CH11400 - Record Keeping: What records must be kept: Company records
Company law specifies the accounting records that a company must keep. If a company complies with these requirements, it is highly likely that it will also comply with the requirements of tax law.
Every company must keep adequate accounting records. These are records that are sufficient
- to show and explain the company’s transactions, and
- to enable the directors to ensure that any accounts that must be prepared comply with the requirements of the Companies Act 2006.
In particular, accounting records must contain
- entries from day to day of all sums of money received and expended by the company and the matters in respect of which the receipt and expenditure takes place, and
- a record of the assets and liabilities of the company.

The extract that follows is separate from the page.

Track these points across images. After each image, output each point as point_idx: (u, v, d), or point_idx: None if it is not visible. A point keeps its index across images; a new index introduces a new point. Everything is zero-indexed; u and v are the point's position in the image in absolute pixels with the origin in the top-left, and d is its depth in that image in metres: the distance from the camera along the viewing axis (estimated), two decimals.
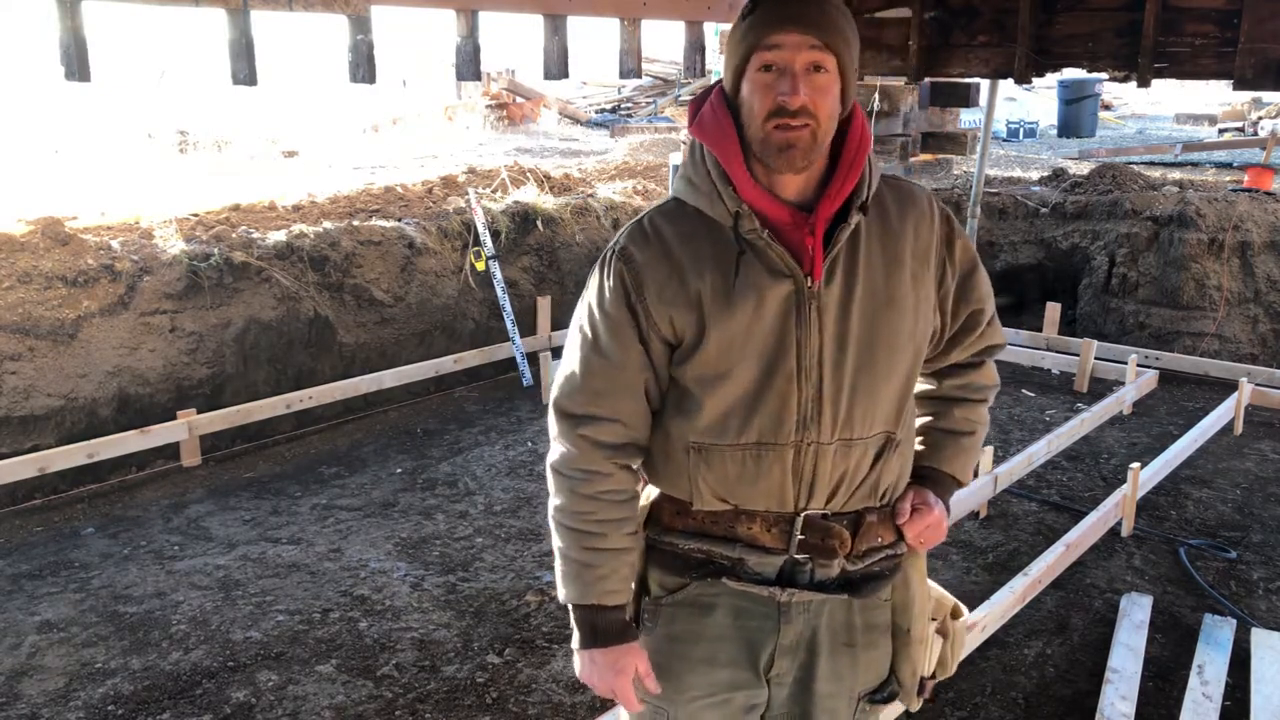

If the company’s business involves dealing in goods, the accounting records must contain
- statements of stock held by the company at the end of each financial year of the company,
- all statements of stocktaking’s from which any statement of stock has been or is to be prepared, and
- except in the case of goods sold by way of ordinary retail trade, statements of all goods sold and purchased, showing the goods and the buyers and sellers in sufficient detail to enable all these to be identified.
A parent company that has a subsidiary undertaking in relation to which the above requirements do not apply must take reasonable steps to secure that the undertaking keeps such accounting records as to enable the directors of the parent company to ensure that any accounts required to be prepared comply with the requirements of the Companies Act. You can find a definition of ‘parent’ and ‘subsidiary undertaking’ in CH23800.